PALMER GENERATOR  "Ventre"
   (2023 )

Li ho ascoltati facendo la doccia, e poi asciugandomi. Esperienza consigliata per gli amanti della psichedelia! Il bagno diventa la cabina di un modulo per esplorare lo spazio.

Il quarto album della famiglia Palmer (è un trio padre, figlio e zio) si chiama “Ventre”, ed è suddiviso in quattro tracce omonime: “I”, “II”, “III” e l'ultima, denominata con licenza poetica, “IIII”. Basso, batteria e chitarra portano un post-rock psichedelico che, come intenzione, attinge dalla musica cosmica, quel krautrock che con suoni dilatati e distorti si ispira all'universalità, alla totalità dell'esistenza.
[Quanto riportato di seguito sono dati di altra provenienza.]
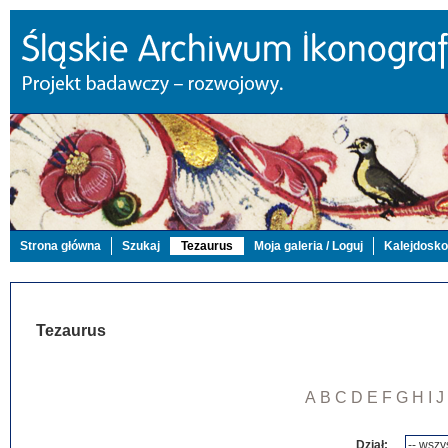
Strona główna
Szukaj
Tezaurus
Moja galeria / Loguj
Kalejdosk
Tezaurus
A
B
C
D
E
F
G
H
I
J
Dział:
Il primo capitolo è una breve introduzione energica di 4 minuti; la seconda sono 10 minuti dove siamo rincorsi dal delay della chitarra, e dove il basso esegue dei bicordi prima-terza, alternandosi tra tonalità maggiore e minore. Il brano va in crescendo, fino a deflagrare nella seconda metà. Il terzo capitolo invece sembra essere il fulcro concettuale, iniziando con scampanellii, e un basso “riflessivo” sui propri giri.

Il mio fonico di fiducia, quando sente un basso così, dice che “ha molta punta”. Qui il crescendo è meno marcato, la variazione nei 15 minuti sta nel cambio di sonorità. La batteria fa intuire quale sarà il ritmo lento che andrà ad avviare, ma ci gioca molto prima di arrivarci davvero. E nell'attesa, la chitarra ci ipnotizza con altre sequenze in delay. L'ultima parte dura 9 minuti ed esplode a metà, lasciando infine una lunga coda di suoni in feedback, che poi è l'essenza della ricerca cosmica, fatta con chitarra, basso e batteria: questa sospensione, come di pulviscolo atmosferico che fluttua dopo un impatto.

Il trio è compatto, ma si sente che nei Palmer Generator il protagonista è il bassista, che traina gli altri col suo dettato melodico. È un sano rock psichedelico, non innovativo ma efficace, e ben gestito nella dinamica, nel creare attesa, nel crescere e (soprattutto) nel decrescere.